Howard Springs toadlet
- Conservation status: Endangered (IUCN 3.1)

Scientific classification
- Kingdom: Animalia
- Phylum: Chordata
- Class: Amphibia
- Order: Anura
- Family: Myobatrachidae
- Genus: Uperoleia
- Species: U. daviesae
- Binomial name: Uperoleia daviesae Young, Tyler & Kent, 2005

= Howard Springs toadlet =

- Genus: Uperoleia
- Species: daviesae
- Authority: Young, Tyler & Kent, 2005
- Conservation status: EN

Species of Australian frog

The Howard Springs toadlet (Uperoleia daviesae), also known as the Howard River toadlet, Davies's toadlet or the Darwin sandsheet frog, is a species of small frog that is endemic to Australia. The specific epithet daviesae honours Australian herpetologist Margaret M. Davies.

==Description==
The species grows to about 25 mm in length (SVL). The upper body is grey to grey-brown. The belly is pale pink, speckled white. The throat of the male is dark grey. The fingers are unwebbed; the toes only slightly webbed. The backs of the thighs and groin are red to orange. The call of species is short and raspy.

==Behaviour==
Breeding takes place during the wet season. Eggs are attached singly to submerged vegetation in shallow pools and flooded grassland.
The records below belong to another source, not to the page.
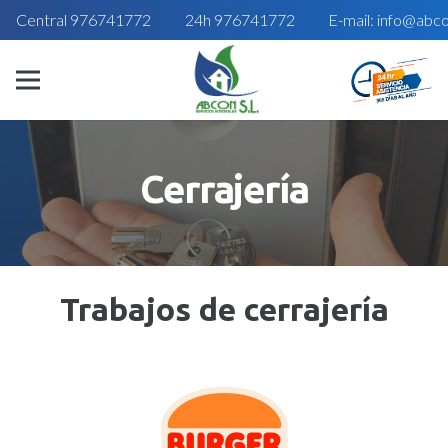
Central 976741772
24h 976741772
E-mail: info@abc
Cerrajería
Trabajos de cerrajería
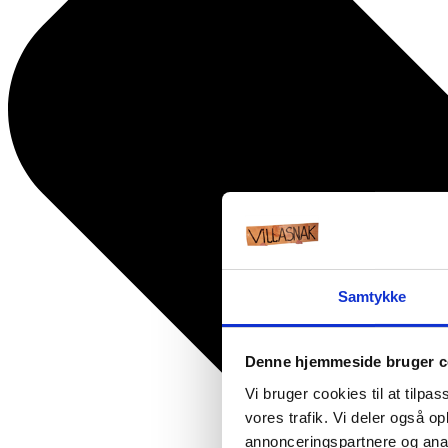
Samtykke
Denne hjemmeside bruger c
Vi bruger cookies til at tilpas
vores trafik. Vi deler også 
annonceringspartnere og anal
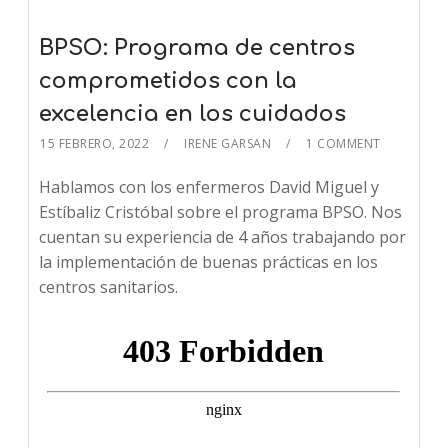
BPSO: Programa de centros
comprometidos con la
excelencia en los cuidados
15 FEBRERO, 2022
IRENE GARSAN
1 COMMENT
Hablamos con los enfermeros David Miguel y
Estíbaliz Cristóbal sobre el programa BPSO. Nos
cuentan su experiencia de 4 años trabajando por
la implementación de buenas prácticas en los
centros sanitarios.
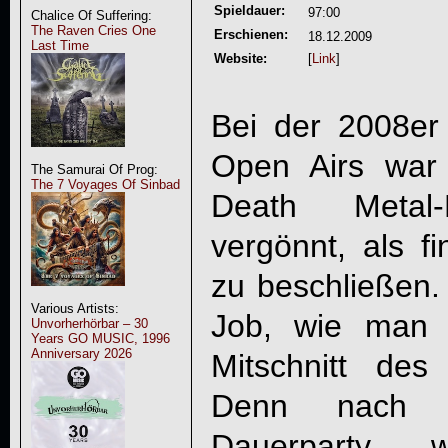
Spieldauer:
97:00
Chalice Of Suffering:
The Raven Cries One
Erschienen:
18.12.2009
Last Time
Website:
[
Link
]
Bei der 2008er
Open Airs war 
The Samurai Of Prog:
The 7 Voyages Of Sinbad
Death Meta
vergönnt, als f
zu beschließen.
Various Artists:
Job, wie man 
Unvorherhörbar – 30
Years GO MUSIC, 1996
Anniversary 2026
Mitschnitt des
Denn nach de
Dauerparty 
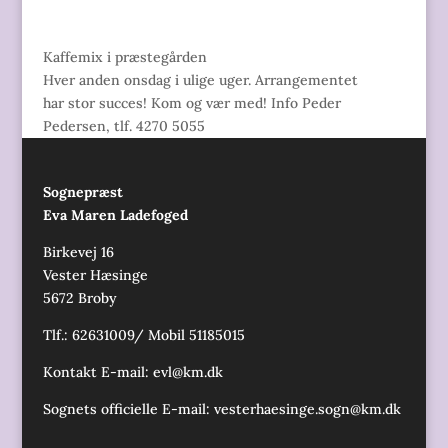
Kaffemix i præstegården
Hver anden onsdag i ulige uger. Arrangementet
har stor succes! Kom og vær med! Info Peder
Pedersen, tlf. 4270 5055
Sognepræst
Eva Maren Ladefoged
Birkevej 16
Vester Hæsinge
5672 Broby
Tlf.: 62631009/ Mobil 51185015
Kontakt E-mail:
evl@km.dk
Sognets officielle E-mail:
vesterhaesinge.sogn@km.dk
==Distribution and habitat==
The species' known range is limited to the vicinity of Howard Springs, some 30 km south-east of the city of Darwin in the tropical Top End of Australia's Northern Territory. There the frogs inhabit sandplain heathland, within the Howard and Elizabeth River catchments, that is inundated during the wet season.